You know the phrase ‘use it or lose it’? It’s one that will soon be applied to the British Pork industry. Since 2002, half the UK’s dairy farms have gone out of business because it costs more to produce milk than the mighty supermarkets will pay for it. Now the latest casualty in the supermarkets and cheap imports war is our pork farmers. Something MUST be done to protect our farmers and our food security, and it must be done NOW!
You don’t have to be economic genius to understand the problem. If it costs you more to produce a product than you can sell it for, your business goes down the pan. It’s as simple as that. That’s what happened with the UK’s milk industry and it’s what’s happening now with our pork industry. And our politically correct, short-sighted and blinkered government is sitting back and letting it happen.
How many times do you hear people say that farmers have loads of money? They drive four-wheel drive vehicles and they own land so they must be well off, mustn’t they? Well, farming isn’t a hobby or something country types do to fill their spare time when they’re not huntin’, shootin’ or fishin’. It’s a serious business and if our farmers are bankrupted, who exactly is going to feed the odd 64 million or so people in the UK?
Russia isn’t messing about. As a result of Western sanctions over the Ukraine crisis, it’s banned European food imports and is destroying all stocks of imported food. Because EU countries can’t export to Russia, the European market is flooded with pork. A surplus of any product drives down prices. This cheap pork is coming into the UK and being sold so cheaply that our farmers can’t match the price.
If you’re rubbing your hands together at the prospect of cheap meat, it’s time to examine your conscience and think about the real cost.
Farmers’ livelihoods
Currently, our pig farmers are losing £7 on every pig they send for slaughter. That’s a loss of about £70 million to our farmers and the economy each year, based on an average of 10 million pigs reared. That’s not sustainable.
Animal welfare
How can the UK congratulate itself on its animal welfare standards when it still allows the import of meat bred and reared in the most appalling conditions? Compassion in World Farming is currently fighting EU legislation that allows fully slatted flooring as the ‘best available technique’ for pig rearing.
Imagine living with countless other people in a tiny room with no windows, no furniture or trappings, and no sanitation. Floors are slatted to allow the excrement to drain through into what can only be described as cesspits. These animals don’t even have the basic comfort of straw to lie on. And that’s despite the 2013 change in law which was meant to prevent millions of pigs being reared in inhumane conditions.
You might be feeling smug thinking you’re buying British pork in the supermarkets. But are you? Having a Union Jack and the words ‘Packed in the UK’ doesn’t necessarily it’s British reared meat. It only means it’s packaged here. You don’t know where that animal lived and how it was treated.

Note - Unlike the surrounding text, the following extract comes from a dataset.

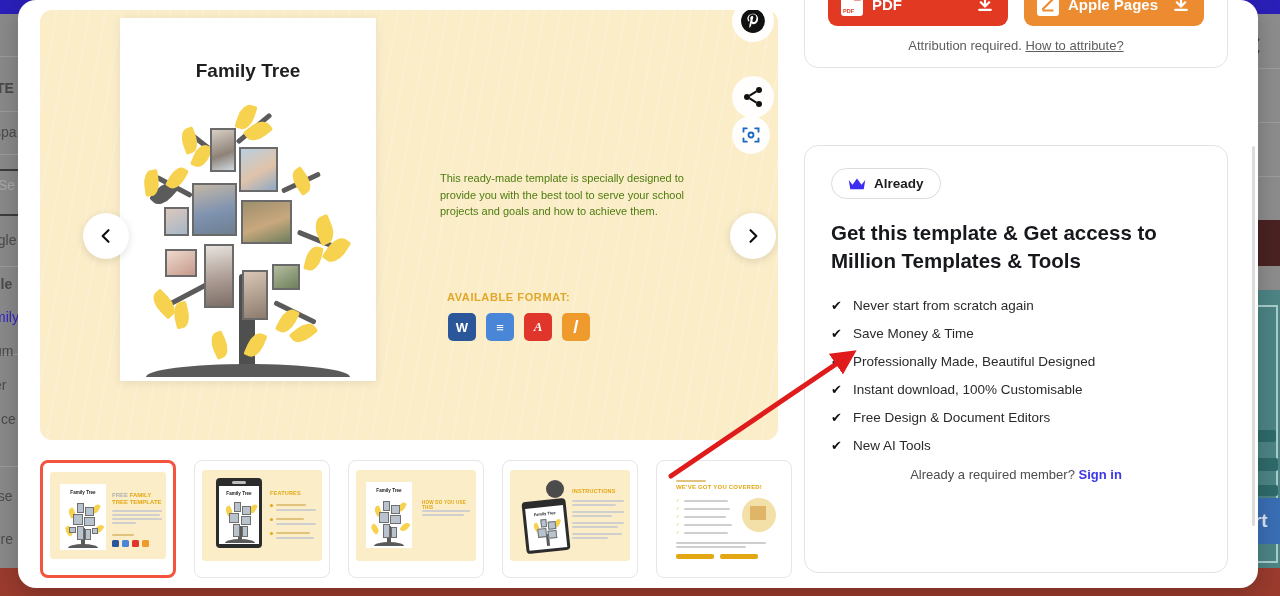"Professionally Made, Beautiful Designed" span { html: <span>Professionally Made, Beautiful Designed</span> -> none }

I looked at Asda’s pork prices online recently. A joint of British pork shoulder stamped with the Red Tractor logo was priced at just £2 per kilo – that’s about 45p per lb if you’re not up to speed on metric measurements.
In simplistic terms, that works out at a total retail return of about £65 a pig. The average woman’s visit to the hairdresser costs more than that. And how much of that £65 goes to the farmer? Does the kindly supermarket giant bear the cost of the special offer – does it heck! It screws the underpaid farmer even more.
What’s the answer? Why are we putting up with this sort of exploitation and injustice? Yes, the Government needs to act. Perhaps we need to take a leaf out of Russia’s book and ban overseas imports and put our farmers first for once.
Why does an organisation like Red Tractor allow its logo to be used on meat that’s being sold for less than it costs to produce? Where’s the quality standard in that?
But wherever the blame lies, we, the great British public, have to take responsibility for it too. Every time we buy a piece of cheap meat, whether it’s UK reared or imported, we’re hammering another nail in the coffin of British agriculture. And I fear we’re rapidly approaching the ‘lose it’ end of the scale.